## INSTRUCTIONS FOR THE TASK
Please filter the listing for the string "Redis" and copy each matching line.

..............................

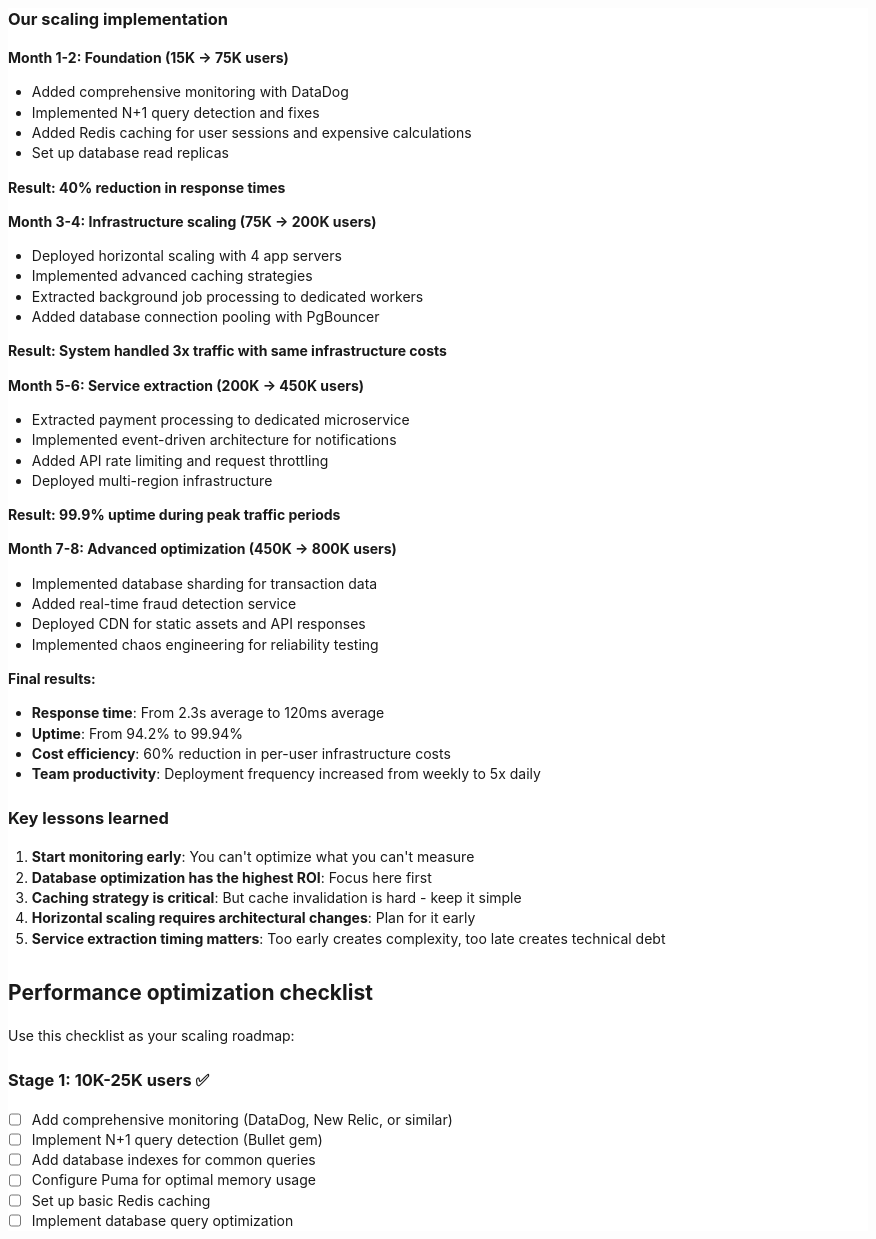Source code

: ### Our scaling implementation

**Month 1-2: Foundation (15K → 75K users)**
- Added comprehensive monitoring with DataDog
- Implemented N+1 query detection and fixes
- Added Redis caching for user sessions and expensive calculations
- Set up database read replicas

**Result: 40% reduction in response times**

**Month 3-4: Infrastructure scaling (75K → 200K users)**
- Deployed horizontal scaling with 4 app servers
- Implemented advanced caching strategies
- Extracted background job processing to dedicated workers
- Added database connection pooling with PgBouncer

**Result: System handled 3x traffic with same infrastructure costs**

**Month 5-6: Service extraction (200K → 450K users)**
- Extracted payment processing to dedicated microservice
- Implemented event-driven architecture for notifications
- Added API rate limiting and request throttling
- Deployed multi-region infrastructure

**Result: 99.9% uptime during peak traffic periods**

**Month 7-8: Advanced optimization (450K → 800K users)**
- Implemented database sharding for transaction data
- Added real-time fraud detection service
- Deployed CDN for static assets and API responses
- Implemented chaos engineering for reliability testing

**Final results:**
- **Response time**: From 2.3s average to 120ms average
- **Uptime**: From 94.2% to 99.94%
- **Cost efficiency**: 60% reduction in per-user infrastructure costs
- **Team productivity**: Deployment frequency increased from weekly to 5x daily

### Key lessons learned

1. **Start monitoring early**: You can't optimize what you can't measure
2. **Database optimization has the highest ROI**: Focus here first
3. **Caching strategy is critical**: But cache invalidation is hard - keep it simple
4. **Horizontal scaling requires architectural changes**: Plan for it early
5. **Service extraction timing matters**: Too early creates complexity, too late creates technical debt

## Performance optimization checklist

Use this checklist as your scaling roadmap:

### Stage 1: 10K-25K users ✅
- [ ] Add comprehensive monitoring (DataDog, New Relic, or similar)
- [ ] Implement N+1 query detection (Bullet gem)
- [ ] Add database indexes for common queries
- [ ] Configure Puma for optimal memory usage
- [ ] Set up basic Redis caching
- [ ] Implement database query optimization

..............................

## SOLUTION FOR THIS EXERCISE
- Added Redis caching for user sessions and expensive calculations
- [ ] Set up basic Redis caching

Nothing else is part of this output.